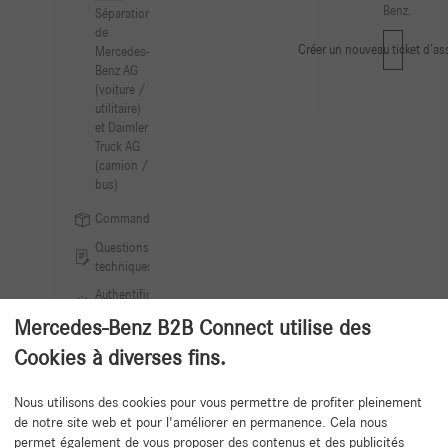
Benz.
Séparation
de
Créer un nouveau ticket d’as
Mercedes-
Benz AG
(voiture /
utilitaire)
et Daimler
Truck AG
(camion /
bus)
Commandes
Questions
techniques
Authentification
SERMI
Mercedes-Benz B2B Connect utilise des
Cookies à diverses fins.
Nous utilisons des cookies pour vous permettre de profiter pleinement
de notre site web et pour l'améliorer en permanence. Cela nous
Retour au début
permet également de vous proposer des contenus et des publicités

═══

Exactly as they appear above, write out the line containing "Nous utilisons des" and each line that comes after it in the records.

Nous utilisons des cookies pour vous permettre de profiter pleinement
de notre site web et pour l'améliorer en permanence. Cela nous
Retour au début
permet également de vous proposer des contenus et des publicités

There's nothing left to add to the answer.